I like this article, but reading it won’t make me drink any less, and, as many of the commenters here have noted, the majority of people don’t drink under the guise that it’s good for them. With drinking as an addiction as an exception, many people, myself included, will still drink with all these health risks and damages because they perceive the benefits to outweigh the costs. Any sort of drug use is going to be risky.
I don’t smoke weed not because I think it’s bad for me, but because for me, it’s a waste of time. I get high, pass out for 12 hours, and wake up the next day feeling like an idiot. I just don’t enjoy it and feel like someone else can use the weed far better than I can.

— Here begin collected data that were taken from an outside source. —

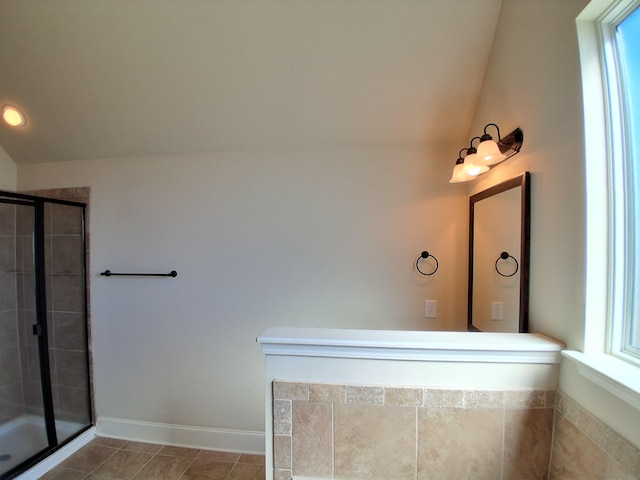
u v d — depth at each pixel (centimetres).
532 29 101
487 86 136
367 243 176
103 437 200
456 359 94
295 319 182
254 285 185
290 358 100
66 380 204
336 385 98
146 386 196
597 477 73
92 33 135
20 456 179
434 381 95
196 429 190
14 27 136
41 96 167
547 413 91
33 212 197
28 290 201
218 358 189
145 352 196
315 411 99
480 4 120
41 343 196
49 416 191
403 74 141
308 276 181
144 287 195
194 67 145
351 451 98
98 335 201
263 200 184
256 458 179
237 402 187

With drinking, who knows how many of my friendships and relationships would have deepened had I not had a couple drinks to have that difficult conversations. Or I’m not sure how terrible the experience at a party or bar would have been had I been sober. There are simply extremely vulnerable experiences and conversations where, yes, alcohol was involved, that I didn’t have the maturity or courage to do sober . The camaraderie I’ve built with lifelong friends is the same: it would have still been there, but the occasional happy hour brought us closer— so yes, it’s bad for your physical health, but ask people who do drink why they still do to see how, in a lot of people’s minds, the benefits outweigh the risks.
There’s a scene in “The Wire” when a homeless bet storms into the Baltimore Sun newsroom and confronts the editors about wrong facts in a story about him.
They ask him if he’s been drinking, and he says “you think I sleep under a bridge sober?”
That scene stays with me whenever the thought of “maybe I shouldn’t give money to a homeless person because they might spend it on drugs or alcohol” comes. It’s a bandaid quick fix solution to someone’s problems to drink, but what if the quick fix is the best you have? There’s no broad, sweeping solution to your relationship or family problems, just like there’s no broad sweeping solution to the homelessness crisis.
And no one is an alcoholic because they just love drinking — what’s behind their need to drink? Why aren’t we asking that question more?